**EXERCISE AIM**
Which lines below contain the word "global"? List each of them in full.

▬▬▬

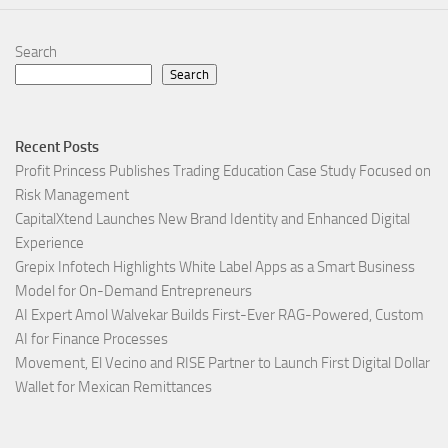
Search
Search
Recent Posts
Profit Princess Publishes Trading Education Case Study Focused on
Risk Management
CapitalXtend Launches New Brand Identity and Enhanced Digital
Experience
Grepix Infotech Highlights White Label Apps as a Smart Business
Model for On-Demand Entrepreneurs
AI Expert Amol Walvekar Builds First-Ever RAG-Powered, Custom
AI for Finance Processes
Movement, El Vecino and RISE Partner to Launch First Digital Dollar
Wallet for Mexican Remittances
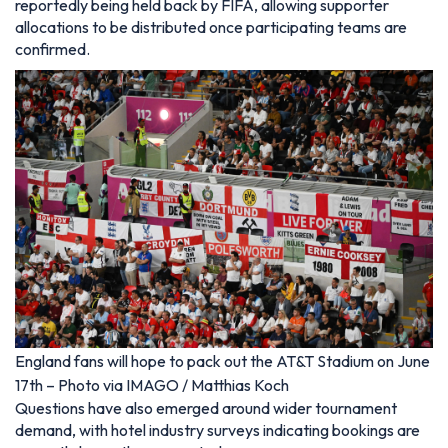
reportedly being held back by FIFA, allowing supporter
allocations to be distributed once participating teams are
confirmed.
England fans will hope to pack out the AT&T Stadium on June
17th – Photo via IMAGO / Matthias Koch
Questions have also emerged around wider tournament
demand, with hotel industry surveys indicating bookings are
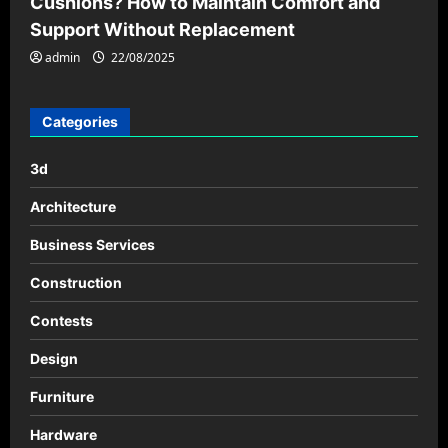
Cushions? How to Maintain Comfort and
Support Without Replacement
admin
22/08/2025
Categories
3d
Architecture
Business Services
Construction
Contests
Design
Furniture
Hardware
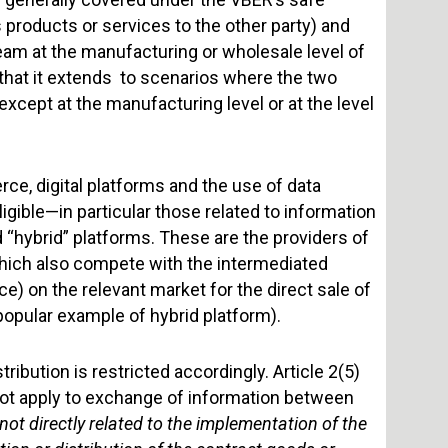
es products or services to the other party) and
ream at the manufacturing or wholesale level of
that it extends to scenarios where the two
except at the manufacturing level or at the level
ce, digital platforms and the use of data
gible—in particular those related to information
d “hybrid” platforms. These are the providers of
which also compete with the intermediated
ce) on the relevant market for the direct sale of
opular example of hybrid platform).
ribution is restricted accordingly. Article 2(5)
ot apply to exchange of information between
 not directly related to the implementation of the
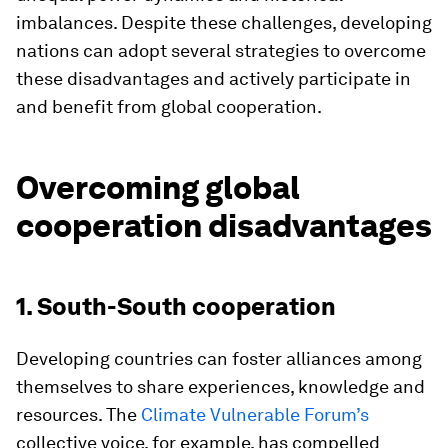
imbalances. Despite these challenges, developing
nations can adopt several strategies to overcome
these disadvantages and actively participate in
and benefit from global cooperation.
Overcoming global
cooperation disadvantages
1. South-South cooperation
Developing countries can foster alliances among
themselves to share experiences, knowledge and
resources. The
Climate Vulnerable Forum’s
collective voice, for example, has compelled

▬▬▬

**TASK SOLUTION**
and benefit from global cooperation.
Overcoming global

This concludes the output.